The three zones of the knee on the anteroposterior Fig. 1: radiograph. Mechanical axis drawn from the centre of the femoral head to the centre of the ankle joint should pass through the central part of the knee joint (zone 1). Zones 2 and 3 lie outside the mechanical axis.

◆ ◆ ◆

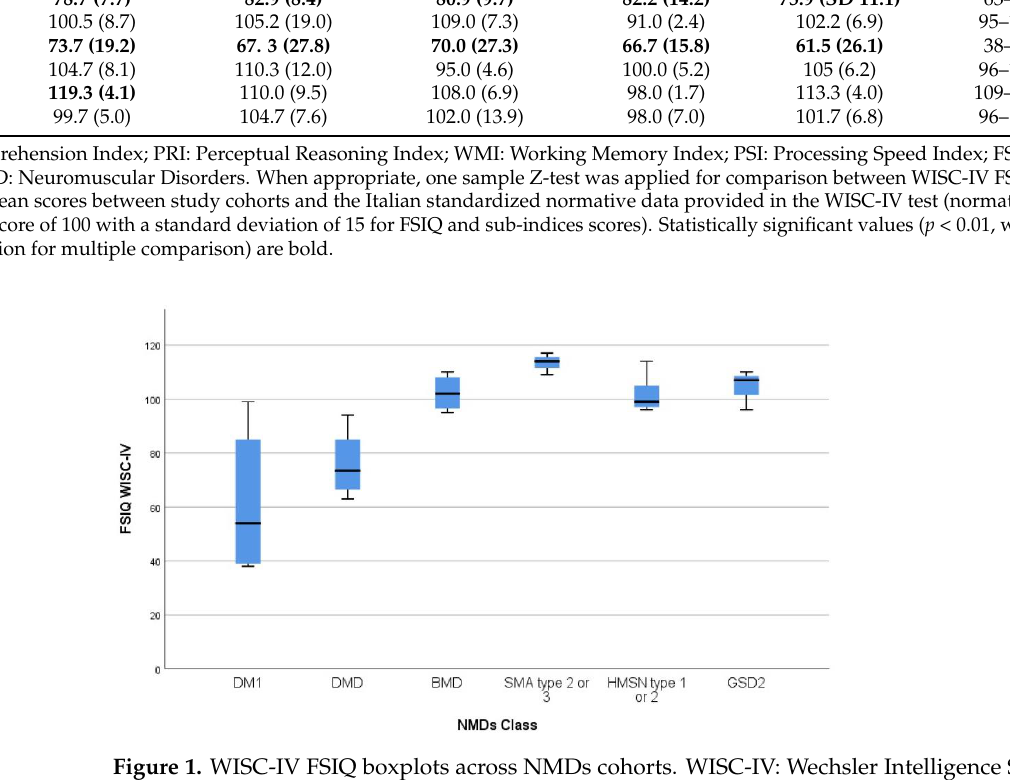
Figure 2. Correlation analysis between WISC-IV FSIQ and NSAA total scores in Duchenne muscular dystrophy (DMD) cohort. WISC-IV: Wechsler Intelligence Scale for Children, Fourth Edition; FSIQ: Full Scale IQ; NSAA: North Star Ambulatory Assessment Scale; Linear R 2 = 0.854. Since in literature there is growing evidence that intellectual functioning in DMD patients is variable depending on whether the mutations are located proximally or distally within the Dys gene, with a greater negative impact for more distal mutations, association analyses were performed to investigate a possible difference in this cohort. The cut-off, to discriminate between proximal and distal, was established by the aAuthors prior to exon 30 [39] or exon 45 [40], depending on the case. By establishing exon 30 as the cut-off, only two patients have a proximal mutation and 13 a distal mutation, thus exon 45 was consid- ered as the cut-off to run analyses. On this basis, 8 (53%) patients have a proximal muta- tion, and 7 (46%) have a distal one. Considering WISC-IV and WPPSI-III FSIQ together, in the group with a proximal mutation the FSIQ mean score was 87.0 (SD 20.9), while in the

◆ ◆ ◆

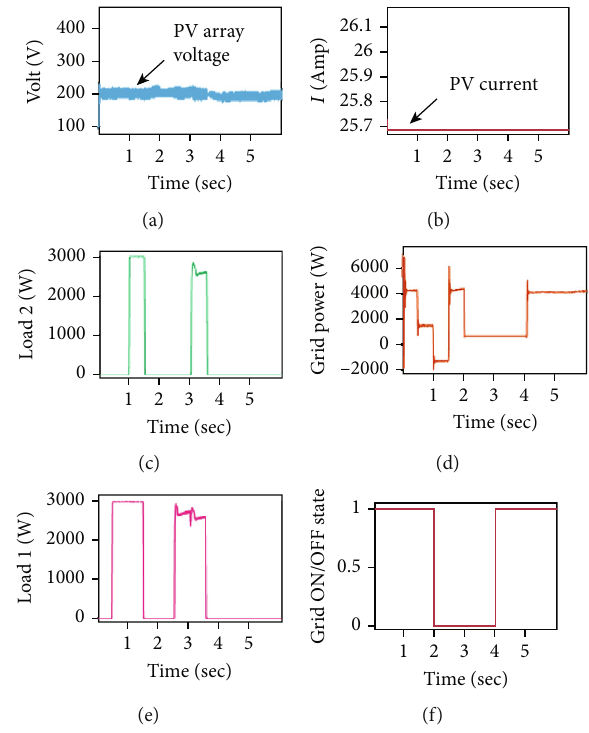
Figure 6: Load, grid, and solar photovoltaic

◆ ◆ ◆

Task details: Look through the entries above for the word "Figure". Say how many lines contain it, using only a number.

Output for this task: 2